La maison de Grand-Mère
La maison de Grand-Mère est à cinq minutes de marche des dernières maisons de la Petite Ville. Après, il n'y a plus que la route poussiéreuse, bientôt coupée par une barrière. Il est interdit d'aller plus loin, un soldat y monte la garde. Il a une mitraillette, des jumelles et, quand il pleut, il s'abrite dans une guérite. Nous savons qu'au-delà de la barrière, cachée par les arbres, il y a une base militaire secrète et, derrière la base, la frontière et un autre pays.
La maison de Grand-Mère est entourée d'un jardin au fond duquel coule une rivière, puis c'est la forêt.
Le jardin est planté de toutes sortes de légumes et d'arbres fruitiers. Dans un coin, il y a un clapier, un poulailler, une porcherie et une cabane pour les chèvres. Nous avons essayé de monter sur le dos du plus gros des cochons, mais il est impossible de rester dessus.

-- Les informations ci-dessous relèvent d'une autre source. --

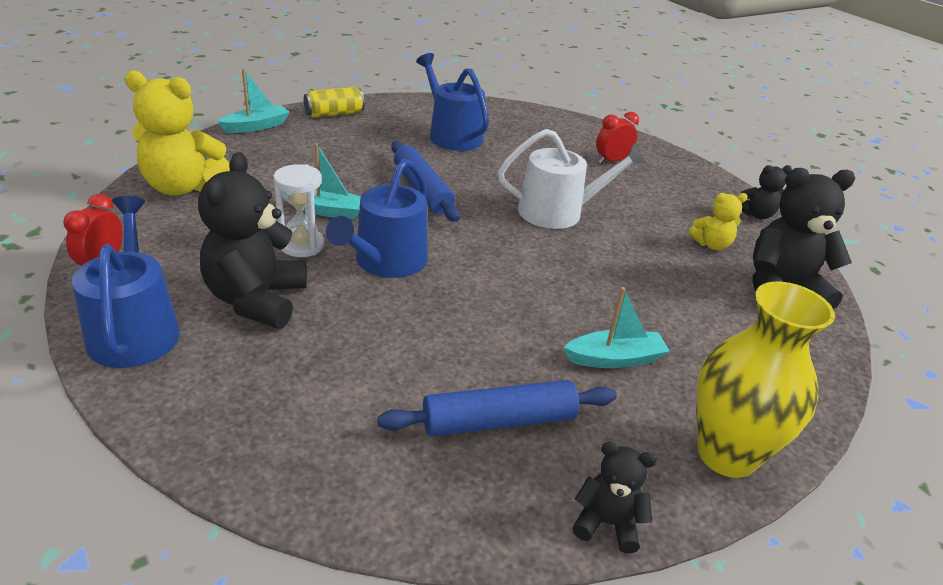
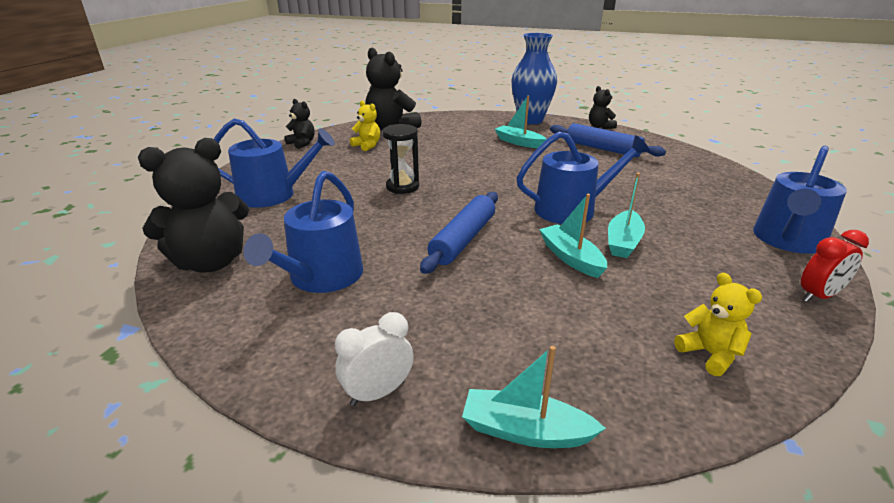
camera: 125 degrees left, 5 degrees down
(182, 187) = (709, 354): yellow teddy bear -> yellow teddy bear, size x0.52
(256, 300) = (687, 224): black teddy bear -> black teddy bear (211, 262)
(302, 245) = (623, 242): white hourglass -> turquoise boat
(334, 114) = (378, 393): yellow can -> white clock
(558, 212) = (402, 187): white watering can -> black hourglass
(611, 161) = (273, 195): red clock -> blue watering can
(726, 454) = (530, 120): yellow vase -> blue vase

Les légumes, les fruits, les lapins, les canards, les poulets sont vendus au marché par Grand-Mère, ainsi que les œufs des poules et des canes et les fromages de chèvre. Les cochons sont vendus au boucher qui les paie avec de l'argent, mais aussi avec des jambons et des saucissons fumés.
Il y a encore un chien pour chasser les voleurs et un chat pour chasser les souris et les rats. Il ne faut pas lui donner à manger, de sorte qu'il ait toujours faim.
Grand-Mère possède encore une vigne de l'autre côté de la route.
On entre dans la maison par la cuisme qui est grande et chaude. Le feu brûle toute la journée dans le fourneau à bois. Près de la fenêtre, il y a une immense table et un banc d'angle. C'est sur ce banc que nous dormons
De la cuisine une porte mène à la chambre de GranaMère, mais elle est toujours fermée à clé. Seule Grand-Mère y va le soir, pour dormir.
Il existe une autre chambre où l'on peut entrer sans passer par la cuisine, directement du jardin. Cette chambre est occupée par un officier étranger. La porte en est également fermée à clé.
Sous la maison, il y a une cave pleine de choses à manger et, sous le toit, un galetas où Grand-Mère ne monte plus depuis que nous avons scié l'échelle et qu'elle s'est fait mal en tombant. L'entrée du galetas est juste au-dessus de la porte de l'officier, et nous y montons à l'aide d'une corde. C'est là-haut que nous dissimulons le cahier de composition, le dictionnaire de notre Père et les autres objets que nous sommes obligés de cacher.
Bientôt nous fabriquons une clé qui ouvre toutes les portes et nous perçons des trous dans le plancher du galetas. Grâce à la clé, nous pouvons circuler librement dans la maison quand personne ne s'y trouve, et, grâce aux trous, nous pouvons observer Grand-Mère et l'officier dans leurs chambres, sans qu'ils s'en doutent.
Grand-Mère
Notre Grand-Mère est la mère de notre Mère. Avant de venir habiter chez elle, nous ne savions pas que notre Mère avait encore une mère.
Nous l'appelons Grand-Mère.
Les gens l'appellent la Sorcière. Elle nous appelle «fils de chienne».
Grand-Mère est petite et maigre. Elle a un fichu noir sur la tête. Ses habits sont gris foncé. Elle porte de vieux souliers militaires. Quand il fait beau, elle marche nu-pieds. Son visage est couvert de rides, de taches brunes et de verrues où poussent des poils. Elle n'a plus de dents, du moins plus de dents visibles.
Grand-Mère ne se lave jamais. Elle s'essuie la bouche avec le coin de son fichu quand elle a mangé ou quand elle a bu. Elle ne porte pas de culotte. Quand elle a besoin d'uriner, elle s'arrête où elle se trouve, écarte les jambes et pisse par terre sous ses jupes. Naturellement, elle ne le fait pas dans la maison.